>>>

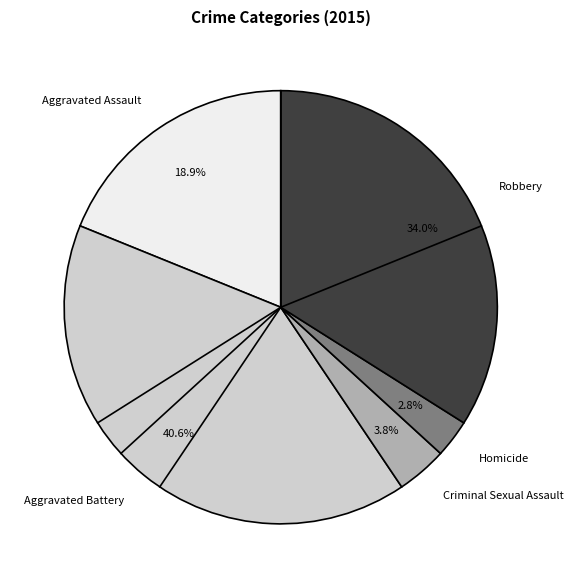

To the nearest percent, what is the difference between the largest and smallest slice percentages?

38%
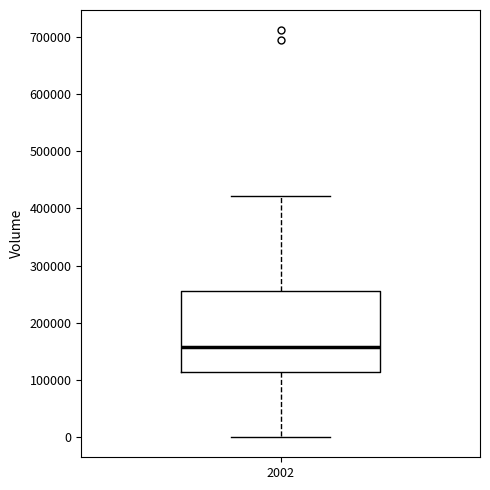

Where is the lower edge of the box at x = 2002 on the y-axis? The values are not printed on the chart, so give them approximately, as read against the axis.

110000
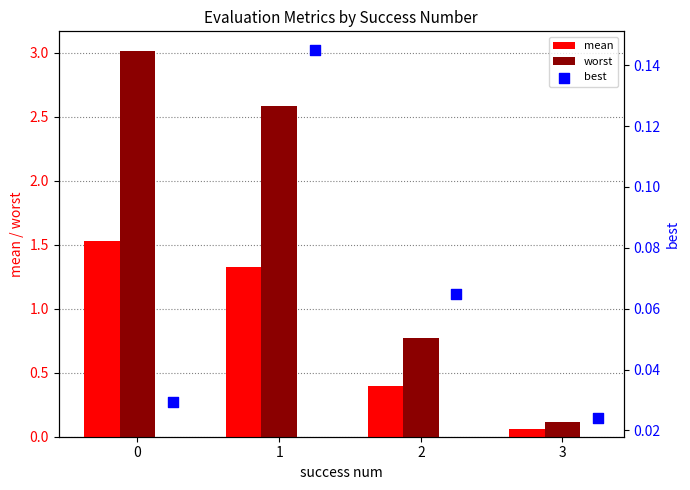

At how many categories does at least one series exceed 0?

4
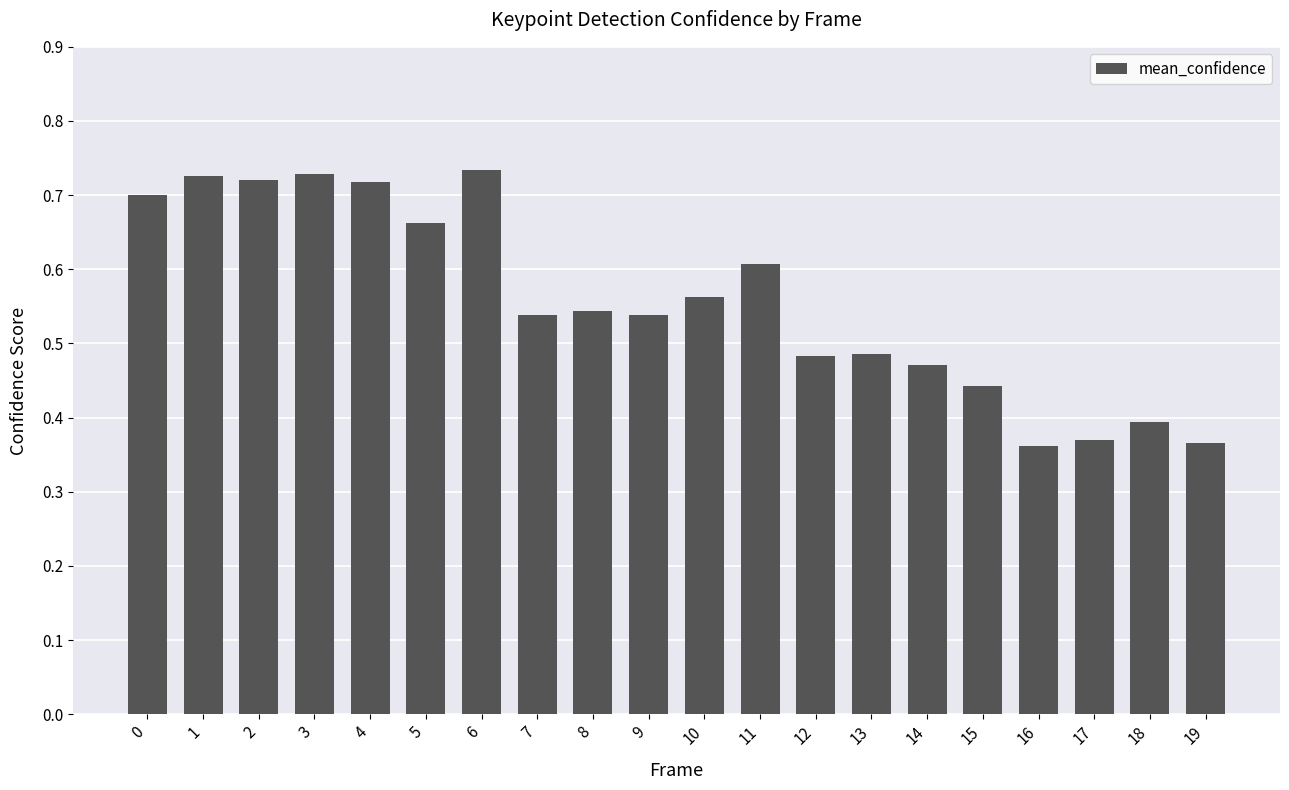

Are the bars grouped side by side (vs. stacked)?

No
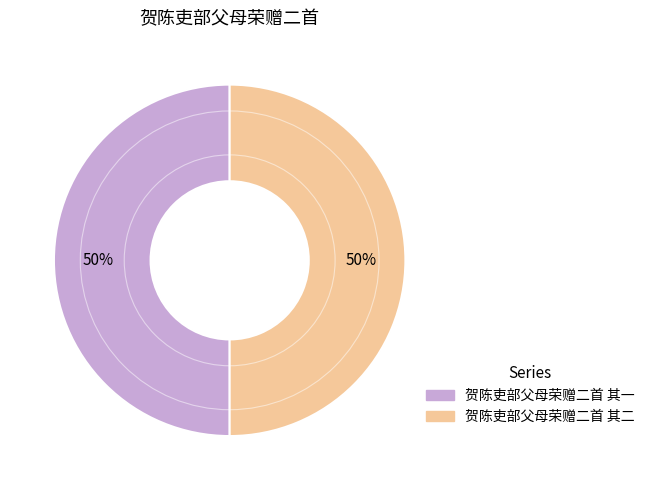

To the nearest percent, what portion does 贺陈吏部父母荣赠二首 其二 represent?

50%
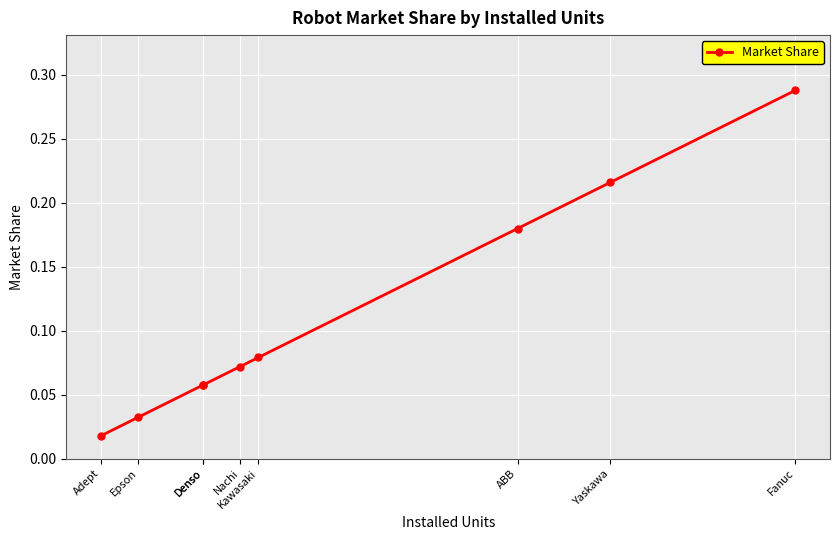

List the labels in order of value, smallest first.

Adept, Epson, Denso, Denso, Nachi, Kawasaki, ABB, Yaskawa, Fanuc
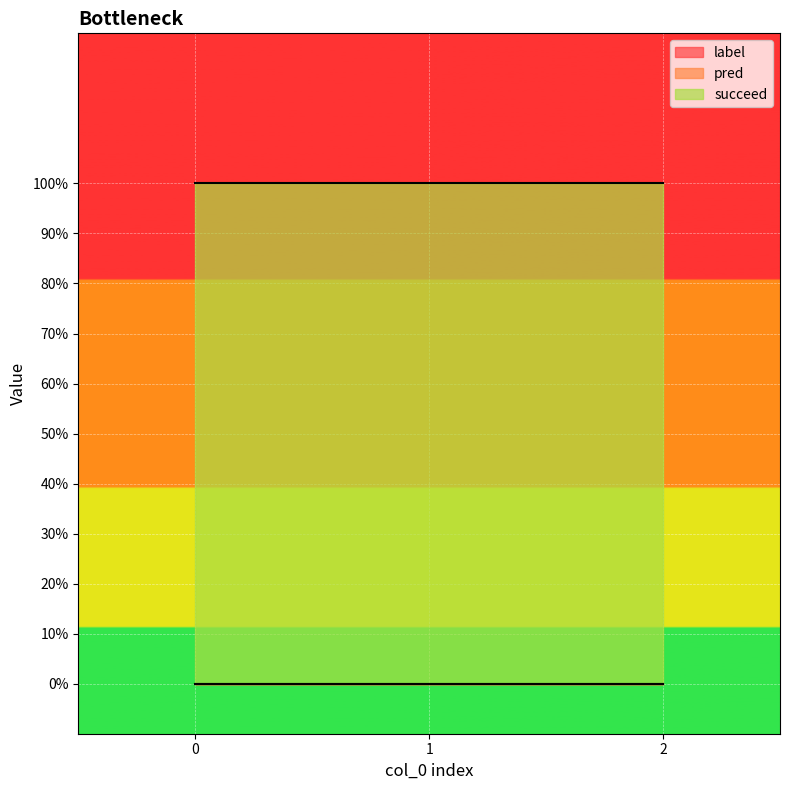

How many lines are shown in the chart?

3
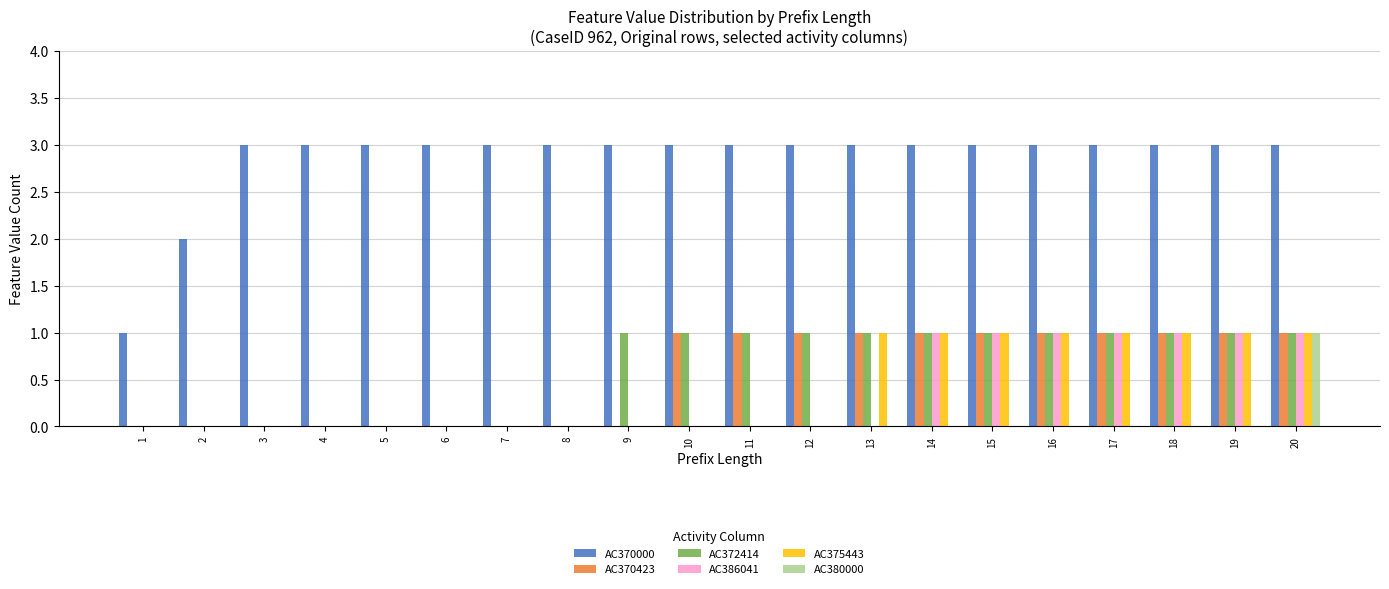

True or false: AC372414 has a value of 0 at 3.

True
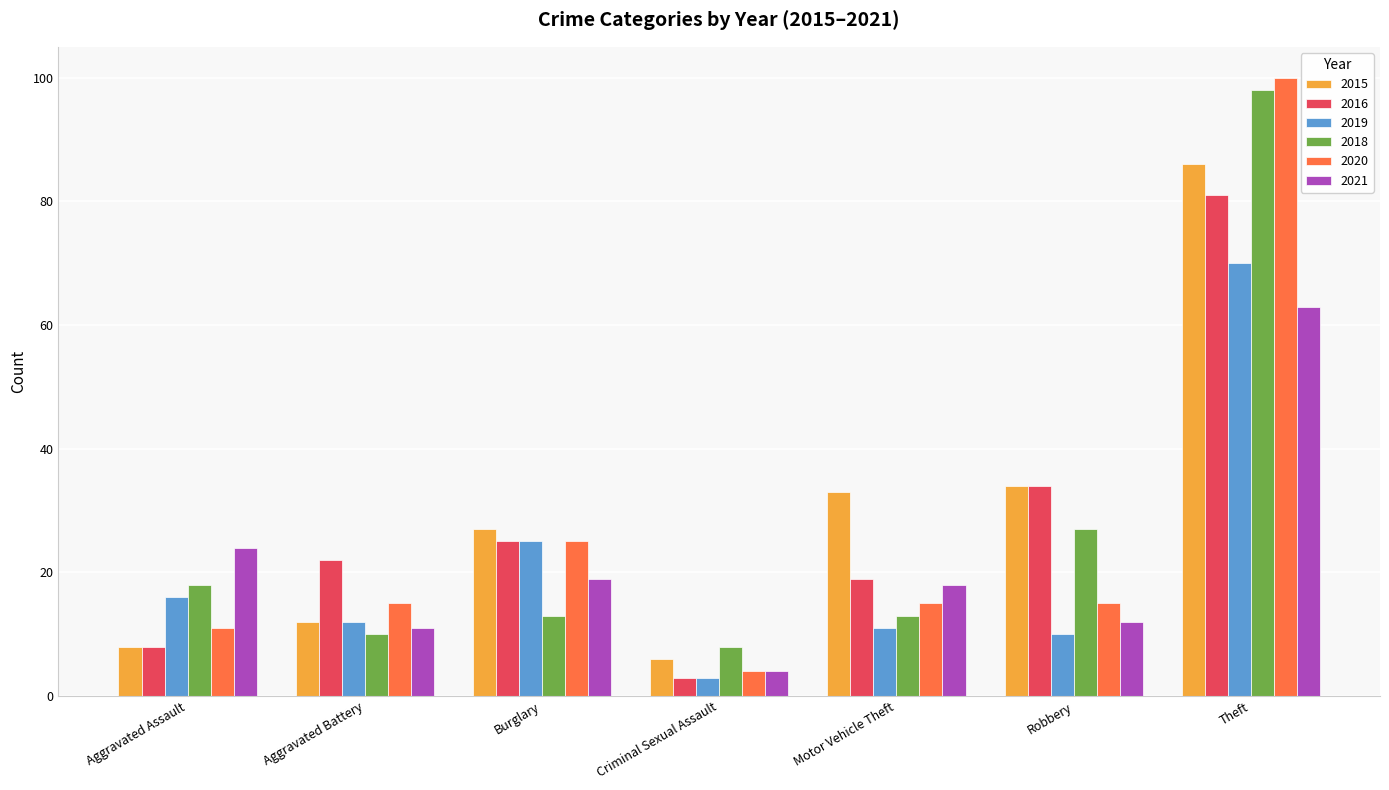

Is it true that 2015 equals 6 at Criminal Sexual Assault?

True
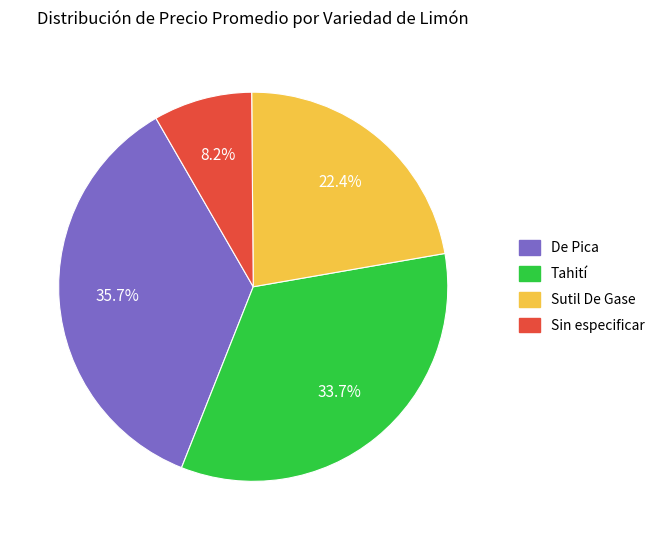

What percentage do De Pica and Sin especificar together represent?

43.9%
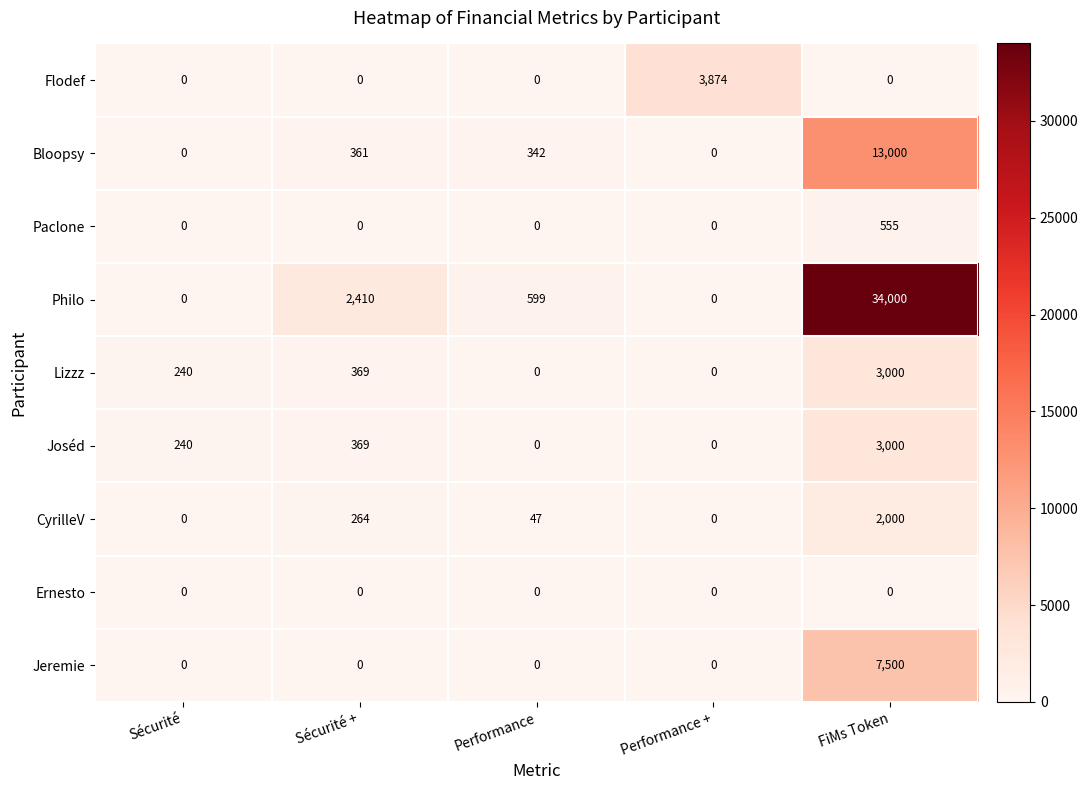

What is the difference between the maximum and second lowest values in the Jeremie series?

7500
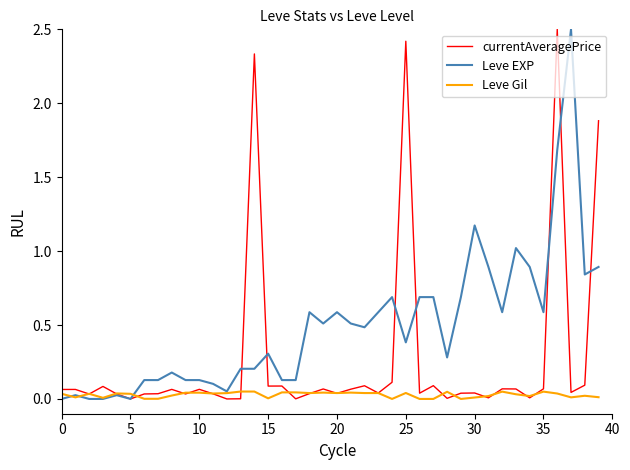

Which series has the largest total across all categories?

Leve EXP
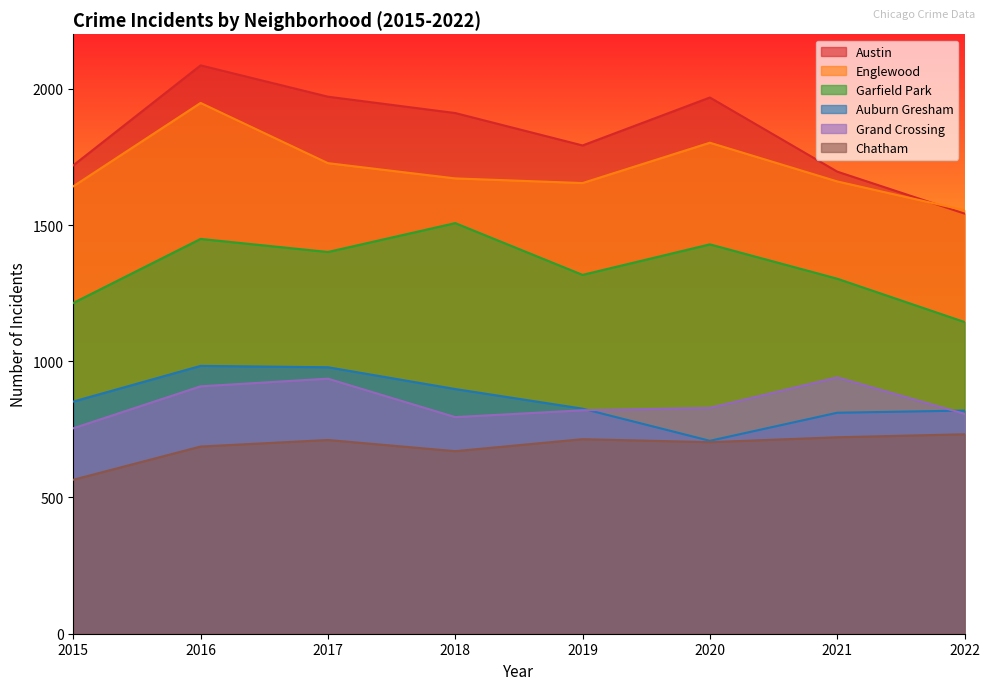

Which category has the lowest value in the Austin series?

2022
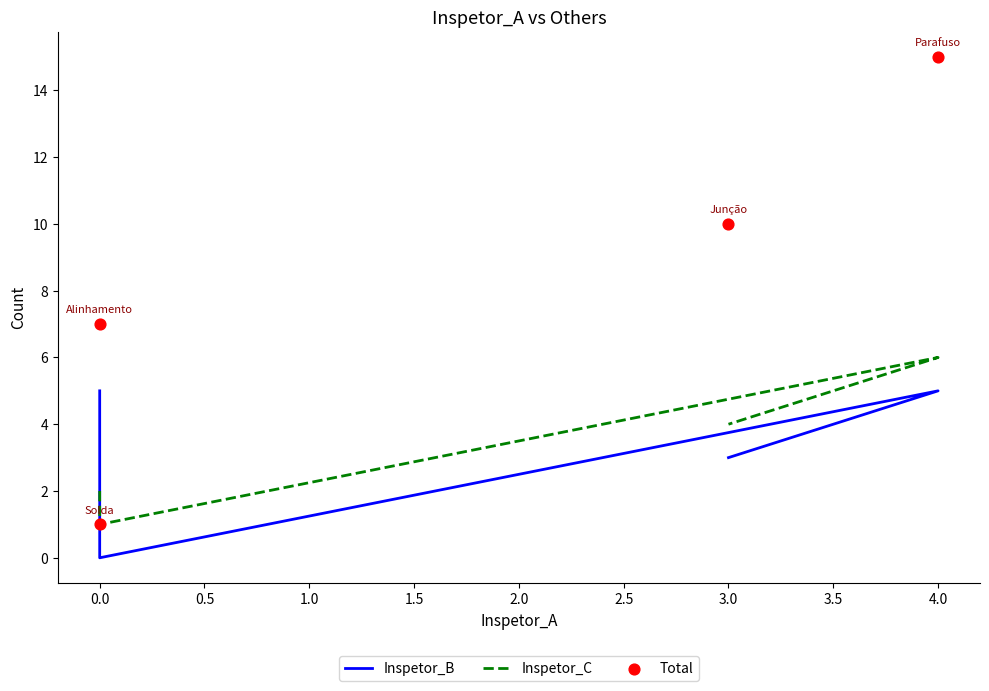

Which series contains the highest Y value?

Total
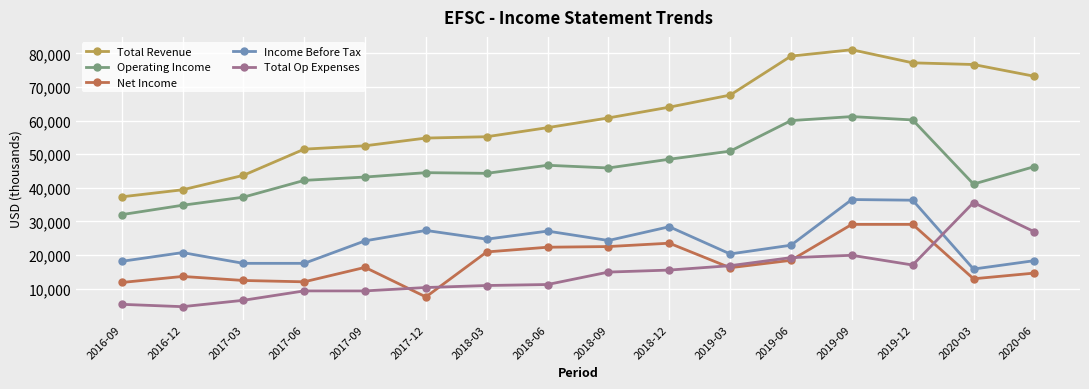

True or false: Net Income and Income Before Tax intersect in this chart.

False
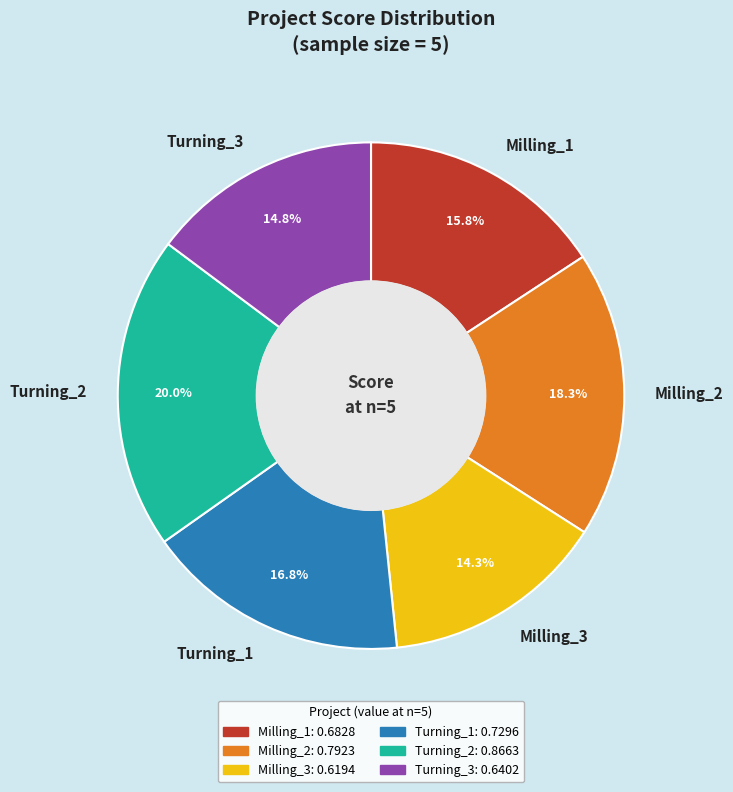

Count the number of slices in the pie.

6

<<<

Description of the task.
Switch "chart" to "graph" throughout the lines above and write them out again with nothing else changed. Leave the pictures out.

Completed task.
To the nearest percent, what is the difference between the largest and smallest slice percentages?

38%

Where is the lower edge of the box at x = 2002 on the y-axis? The values are not printed on the graph, so give them approximately, as read against the axis.

110000

At how many categories does at least one series exceed 0?

4

Are the bars grouped side by side (vs. stacked)?

No

To the nearest percent, what portion does 贺陈吏部父母荣赠二首 其二 represent?

50%

List the labels in order of value, smallest first.

Adept, Epson, Denso, Denso, Nachi, Kawasaki, ABB, Yaskawa, Fanuc

How many lines are shown in the graph?

3

True or false: AC372414 has a value of 0 at 3.

True

Is it true that 2015 equals 6 at Criminal Sexual Assault?

True

What percentage do De Pica and Sin especificar together represent?

43.9%

What is the difference between the maximum and second lowest values in the Jeremie series?

7500

Which series has the largest total across all categories?

Leve EXP

Which category has the lowest value in the Austin series?

2022

Which series contains the highest Y value?

Total

True or false: Net Income and Income Before Tax intersect in this graph.

False

Count the number of slices in the pie.

6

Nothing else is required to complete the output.